* _WHAT TO WORK ON_: Repeat nothing but the lines below running from the one containing "left wrist: (827, 1507)" to the one containing "nose: (448, 670)". Keep both end lines.
** DATASET EXTRACT follows **
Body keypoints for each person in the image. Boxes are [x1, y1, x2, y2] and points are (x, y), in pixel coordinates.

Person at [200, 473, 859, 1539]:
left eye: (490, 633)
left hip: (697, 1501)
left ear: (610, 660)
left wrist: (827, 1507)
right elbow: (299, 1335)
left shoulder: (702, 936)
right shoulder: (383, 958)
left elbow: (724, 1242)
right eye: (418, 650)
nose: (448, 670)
** End of DATASET EXTRACT **
** DATASET EXTRACT follows **
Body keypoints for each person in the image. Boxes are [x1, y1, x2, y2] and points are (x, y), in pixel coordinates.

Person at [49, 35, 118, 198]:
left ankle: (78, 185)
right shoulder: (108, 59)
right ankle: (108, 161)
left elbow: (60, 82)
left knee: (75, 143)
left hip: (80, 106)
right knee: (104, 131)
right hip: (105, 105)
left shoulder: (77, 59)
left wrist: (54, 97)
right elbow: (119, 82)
** End of DATASET EXTRACT **
* _WRITTEN RESPONSE_:
left wrist: (827, 1507)
right elbow: (299, 1335)
left shoulder: (702, 936)
right shoulder: (383, 958)
left elbow: (724, 1242)
right eye: (418, 650)
nose: (448, 670)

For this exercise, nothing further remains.